Una nueva revisión científica publicada por la organización internacional Cochrane concluye que el ejercicio físico es tan eficaz como la psicoterapia para reducir los síntomas de la depresión. El análisis, elaborado por investigadores de la Universidad de Lancashire, en Reino Unido, evaluó decenas de estudios recientes y refuerza la evidencia sobre el papel del ejercicio como una alternativa segura, accesible y de bajo costo en el tratamiento de esta enfermedad que afecta a más de 280 millones de personas en el mundo.
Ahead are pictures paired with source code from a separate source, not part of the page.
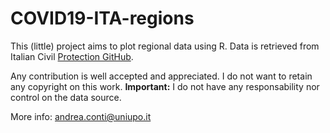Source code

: # COVID19-ITA-regions
This (little) project aims to plot regional data using R.
Data is retrieved from Italian Civil [Protection GitHub](https://github.com/pcm-dpc/COVID-19/tree/master/dati-regioni).

Any contribution is well accepted and appreciated. I do not want to retain any copyright on this work. **Important:** I do not have any responsability nor control on the data source.


More info: andrea.conti@uniupo.it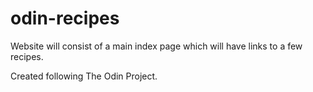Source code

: # odin-recipes

Website will consist of a main index page which will have links to a few recipes.

Created following The Odin Project.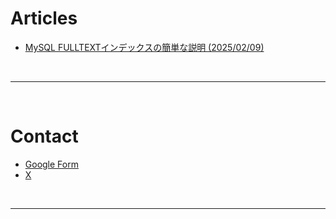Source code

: # Articles

- [MySQL FULLTEXTインデックスの簡単な説明 (2025/02/09)](./contents/ft-index)

<br><hr><br>

# Contact

- [Google Form](https://docs.google.com/forms/d/e/1FAIpQLSfijbvsqOBsh8URng07blGPULKu1btt0b1ja09Jtq-T0LjEow/viewform?usp=header)
- [X](https://x.com/YanaseHiroki)

<br><hr><br>
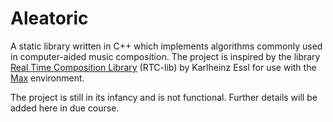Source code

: # Aleatoric

A static library written in C++ which implements algorithms commonly used in computer-aided music composition. The project is inspired by the library [Real Time Composition Library](http://www.essl.at/works/rtc.html) (RTC-lib) by Karlheinz Essl for use with the [Max](https://cycling74.com/products/max) environment.

The project is still in its infancy and is not functional. Further details will be added here in due course.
La depresión es una de las principales causas de mala salud y discapacidad a nivel global. Frente a este panorama, los especialistas destacan que la actividad física no solo ayuda a aliviar los síntomas depresivos, sino que también aporta beneficios adicionales para la salud física y mental.
Qué revela la revisión científica
La revisión analizó 73 ensayos controlados aleatorizados en los que participaron cerca de 5.000 adultos con depresión. Los estudios compararon los efectos del ejercicio con la ausencia de tratamiento, intervenciones de control, psicoterapia y medicamentos antidepresivos.
Los resultados muestran que el ejercicio genera un beneficio moderado en la reducción de los síntomas depresivos en comparación con no recibir tratamiento. En los análisis que lo compararon con la psicoterapia, el ejercicio presentó un efecto similar, según la evidencia de 10 ensayos clínicos.
Ejercicio frente a medicamentos antidepresivos
En comparación con los antidepresivos, el ejercicio también mostró un efecto comparable en la reducción de los síntomas, aunque los autores advierten que la evidencia disponible en este punto es limitada. Además, pocos estudios realizaron un seguimiento prolongado después del tratamiento, por lo que los efectos a largo plazo aún no están claramente establecidos.
En cuanto a los efectos secundarios, estos fueron poco frecuentes. En el caso del ejercicio, se reportaron lesiones musculoesqueléticas ocasionales, mientras que en los tratamientos farmacológicos se observaron efectos habituales como cansancio y problemas digestivos.
La intensidad del ejercicio importa
Uno de los hallazgos clave de la revisión es que el ejercicio de intensidad leve a moderada podría ser más beneficioso que el ejercicio intenso para las personas con depresión. Ningún tipo de ejercicio se mostró claramente superior, aunque los programas de ejercicios mixtos y el entrenamiento de fuerza parecieron más efectivos que el ejercicio aeróbico realizado de forma exclusiva.
Algunas modalidades, como el yoga, el qigong y los estiramientos, no fueron incluidas en el análisis, por lo que los autores las señalan como áreas prioritarias para futuras investigaciones.
Una opción segura y accesible
Andrew Clegg, autor principal de la revisión, señaló que los resultados confirman el valor del ejercicio como herramienta terapéutica. Explicó que el ejercicio funciona bien para algunas personas, aunque no para todas, y subrayó la importancia de encontrar estrategias que los pacientes estén dispuestos a mantener en el tiempo.
Esta actualización incorpora 35 nuevos ensayos a las versiones previas publicadas en 2008 y 2013. A pesar del aumento de la evidencia, las conclusiones generales se mantienen: el ejercicio puede ayudar a reducir los síntomas de la depresión, pero aún se requieren estudios más grandes y de mayor calidad para identificar qué tipo de ejercicio es más efectivo, para quién y durante cuánto tiempo.